HB 2213 includes these tougher standards:

  • Disclosure of the actual recipes of hazardous chemicals added to water in the hydrofracking process.
  • Inspections by DEP each time a gas well is sited, drilled, cased, cemented, completed, altered and stimulated.
  • Extra precautions near residential water wells
  • Increased bonding requirements to accurately reflect the state’s costs for plugging and reclaiming abandoned wells.
  • Affirmation of the right of municipalities to govern the hours and locations of drilling activity (this requirement was upheld in a recent PA Supreme Court case)

"I am a resident of an area with heavy drilling activity. I support this legislation. These protections are long overdue. If they were in place from the start maybe my pond would not have been contaminated.” said Ron Gulla from Hickory Township in Washington County.

“I urge the Pennsylvania house to pass HB2213 by Bud George. We need its improvements to the Oil and Gas act. It improves the water protection provisions, increases the well inspection requirements, increases permit fees to fund the DEP, requires frac chemical disclosure, adds more realistic bonding requirements, and excludes Marcellus wells from the blanket bond option.”, said Wayne Chudleigh of Union Dale, PA.

"We are outraged by the dismal impact of shale gas drilling in our state so far,” said Iris Marie Bloom of Protecting Our Waters (POW) in Philadelphia. “POW calls for a statewide moratorium for Pennsylvania, and an outright ban on shale gas drilling in the Delaware River Basin, which supplies drinking water to 15 million people. We strongly support Rep. George's bill because it provides an absolute minimum of protection for the people, land, and waters of Pennsylvania.”

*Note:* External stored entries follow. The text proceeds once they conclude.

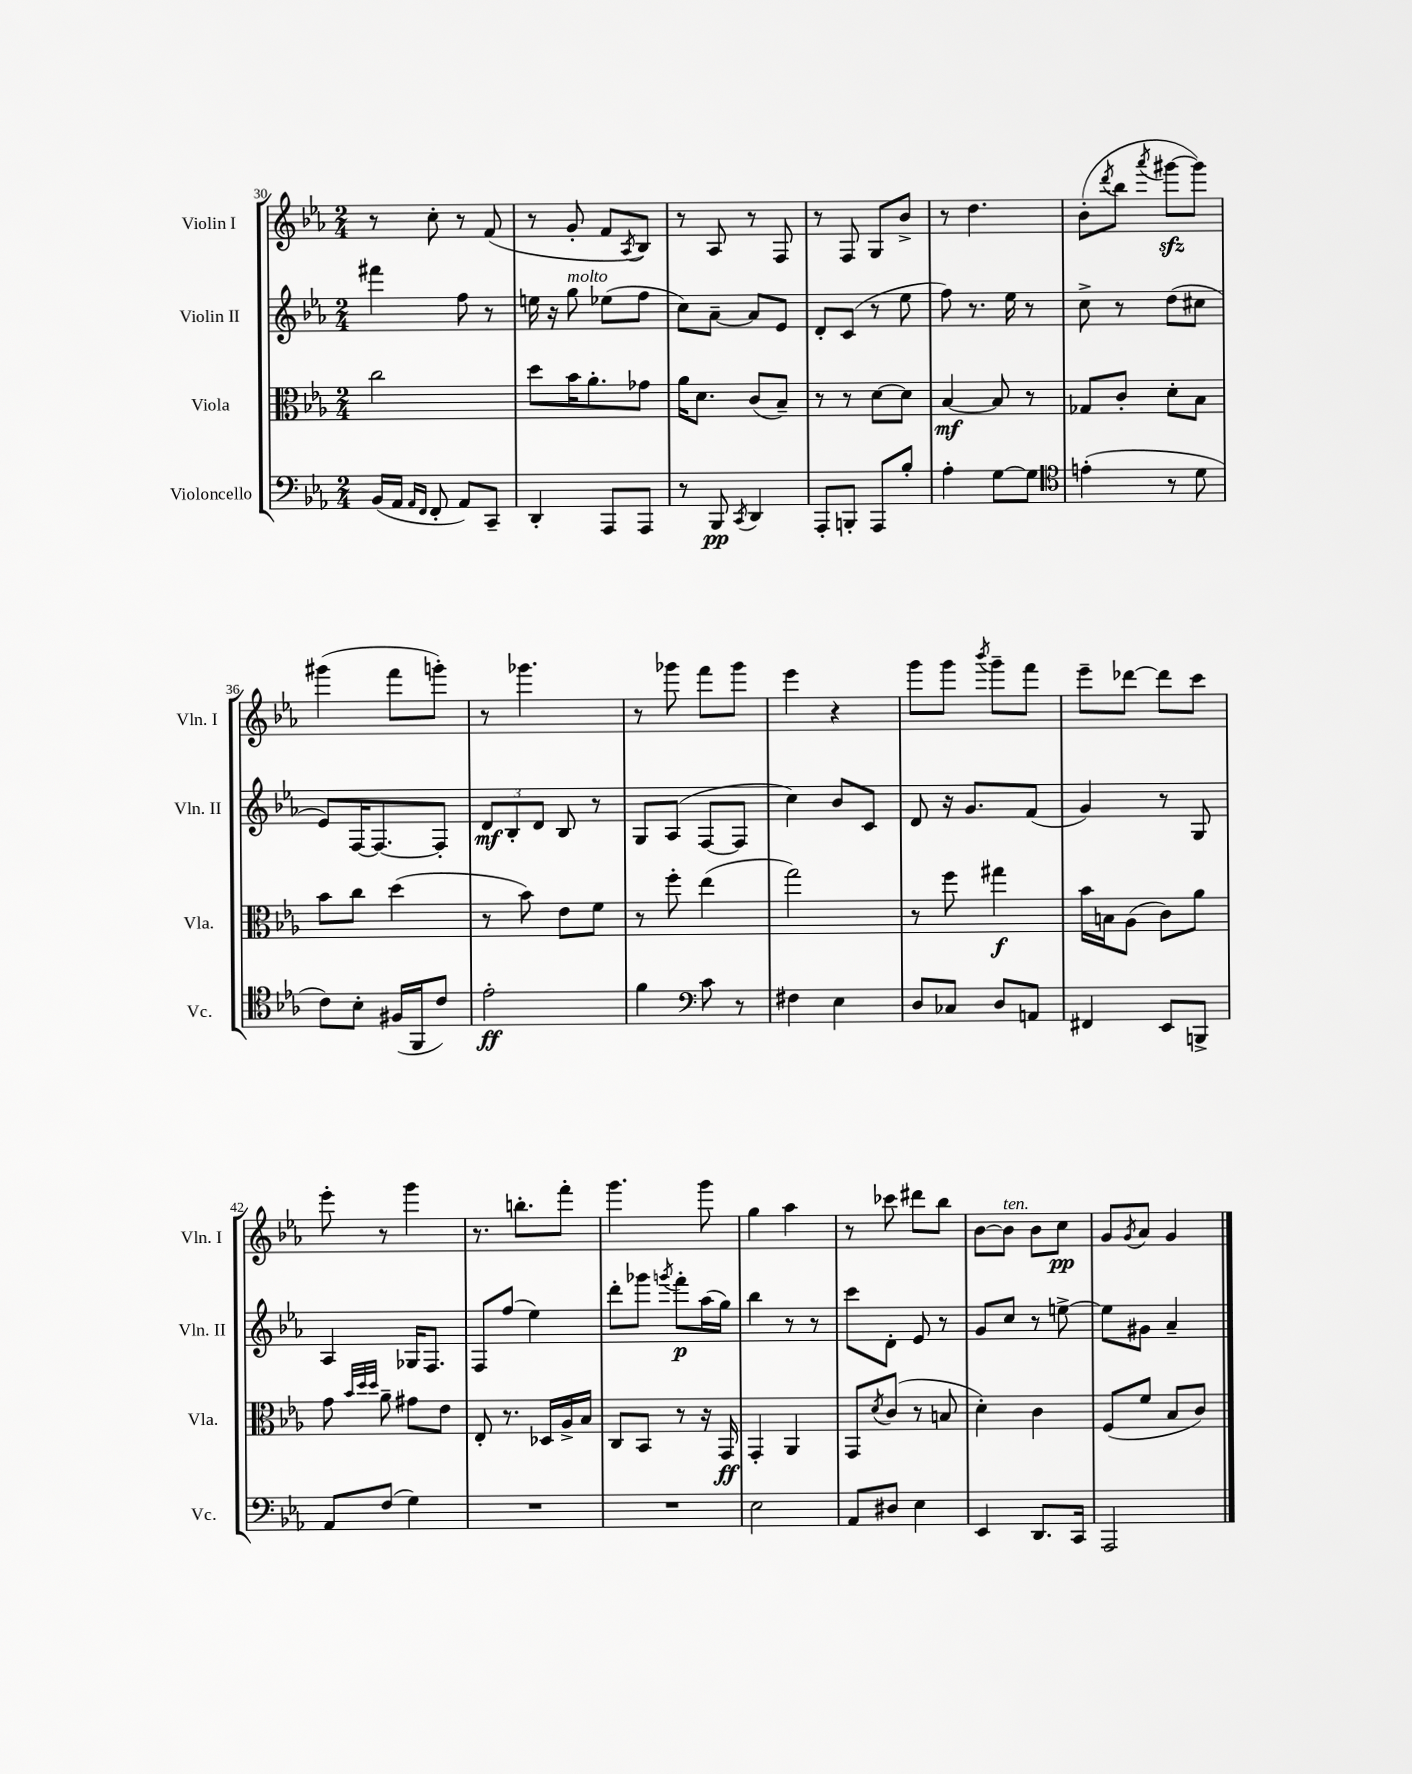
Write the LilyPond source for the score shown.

<<
\new StaffGroup <<
\new Staff = "s0" \with { instrumentName = "Violin I" shortInstrumentName = "Vln. I" } {
    \clef treble \key ees \major \numericTimeSignature \time 2/4
    r8 c''8-. r8 f'8( |
    r8 g'8-. f'8 \acciaccatura { aes8 } bes8) |
    r8 aes8 r8 f8 |
    r8 f8 g8 bes'8-> |
    r8 d''4. |
    bes'8-.( \acciaccatura { d'''8 } bes''8 \acciaccatura { aes'''8 } gis'''8~\sfz gis'''8) |
    gis'''4( f'''8 g'''8-.) |
    r8 ges'''4. |
    r8 ges'''8 f'''8 ges'''8 |
    ees'''4 r4 |
    g'''8 g'''8 \acciaccatura { bes'''8 } g'''8-- f'''8 |
    ees'''8-- des'''8~ des'''8 c'''8 |
    ees'''8-. r8 g'''4 |
    r8. b''8.-. f'''8-. |
    g'''4. g'''8 |
    g''4 aes''4 |
    r8 ces'''8 dis'''8 bes''8 |
    bes'8~ bes'8^\markup { \italic "ten." } bes'8 c''8\pp |
    g'8 \acciaccatura { g'8 } aes'8 g'4 \bar "|." |
}
\new Staff = "s1" \with { instrumentName = "Violin II" shortInstrumentName = "Vln. II" } {
    \clef treble \key ees \major \numericTimeSignature \time 2/4
    fis'''4 f''8 r8 |
    e''16 r16 g''8^\markup { \italic "molto" } ees''8( f''8 |
    c''8) aes'8~-- aes'8 ees'8 |
    d'8-. c'8( r8 ees''8 |
    f''8) r8. ees''16 r8 |
    c''8-> r8 d''8( cis''8 |
    ees'8) f16~ f8.~ f8-. |
    \tuplet 3/2 { d'8\mf bes8-. d'8 } bes8 r8 |
    g8 aes8( f8~ f8 |
    c''4) bes'8 c'8 |
    d'8 r16 g'8. f'8( |
    g'4) r8 g8 |
    aes4 ges16 f8. |
    f8 f''8( ees''4) |
    d'''8-. ges'''8 \acciaccatura { g'''8 } f'''8-.\p aes''16( g''16) |
    bes''4 r8 r8 |
    c'''8 d'8-. ees'8 r8 |
    g'8 c''8 r8 e''8~-> |
    e''8 gis'8 aes'4-- \bar "|." |
}
\new Staff = "s2" \with { instrumentName = "Viola" shortInstrumentName = "Vla." } {
    \clef alto \key ees \major \numericTimeSignature \time 2/4
    c''2 |
    d''8 bes'16 aes'8.-. ges'8 |
    aes'16 d'8. c'8( bes8--) |
    r8 r8 d'8~ d'8 |
    bes4~\mf bes8 r8 |
    ges8 c'8-. d'8-. bes8 |
    bes'8 c''8 d''4( |
    r8 bes'8) ees'8 f'8 |
    r8 f''8-. ees''4( |
    g''2) |
    r8 f''8 gis''4\f |
    bes'16 b16 aes8( c'8) aes'8 |
    g'8 \grace { bes'32 d''32 d''32 } aes'8-- gis'8 ees'8 |
    ees8-. r8. des16 aes16-> bes16 |
    c8 bes,8 r8 r16 g,16\ff |
    g,4-. aes,4 |
    g,8 \acciaccatura { d'8 } c'8( r8 b8 |
    d'4-.) c'4 |
    f8( f'8 bes8 c'8) \bar "|." |
}
\new Staff = "s3" \with { instrumentName = "Violoncello" shortInstrumentName = "Vc." } {
    \clef bass \key ees \major \numericTimeSignature \time 2/4
    bes,16( aes,16 \grace { aes,16 f,16 } f,8-. aes,8) c,8-- |
    d,4-. aes,,8 aes,,8 |
    r8 bes,,8\pp \acciaccatura { c,8 } d,4 |
    aes,,8-. b,,8-. aes,,8 bes8-. |
    aes4-. g8~ g8 |
    \clef tenor e'4-.( r8 d'8 |
    c'8) bes8-. fis16( f,16 c'8) |
    ees'2-.\ff |
    f'4 \clef bass c'8 r8 |
    fis4 ees4 |
    d8 ces8 d8 a,8 |
    fis,4 ees,8 b,,8-> |
    aes,8 f8( g4) |
    R2 |
    R2 |
    ees2 |
    aes,8 dis8 ees4 |
    ees,4 d,8. c,16 |
    aes,,2 \bar "|." |
}
>>
>>
\layout { \context { \Score currentBarNumber = #30 } }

“Clean natural gas does not exist if you take into account the dirty extraction process and all that it encompasses-from huge amounts of diesel fuel used to run the machinery, trucks, generators, bulldozers, the arsenal of chemicals, waste water and the resulting destruction to landscape, environment and lives,” Said Victoria Schweitzer of Dimock, Pennsylvania . “This “bridge fuel” as it is called is a disastrous chapter of the Commonwealth's history in the making. What will be on the other side of that bridge when the last rig leaves? That is why we need Representative George’s bill." (Victoria’s ground water was contaminated by Marcellus Shale Gas drilling near her property.)

“We support HB 2213, which would put some much-needed but reasonable controls on the gas drilling industry in Pennsylvania. Many more common sense controls are necessary, but this is a start,” said Ellie Hyde of the South Branch Tunkhannock Creek Watershed Coalition. “It is unconscionable that an industry with as much potential to contaminate the water we drink and depend on, should be exempt from laws and regulations that other industries must follow.”

Clean Water Action is an organization of 1.2 million members, including 150,000 Pennsylvanians, working to empower people to take action to protect America's waters, build healthy communities and to make democracy work for all of us. For 36 years Clean Water Action has succeeded in winning some of the nation's most important environmental protections through grassroots organizing, expert policy research and political advocacy focused on holding elected officials accountable to the public.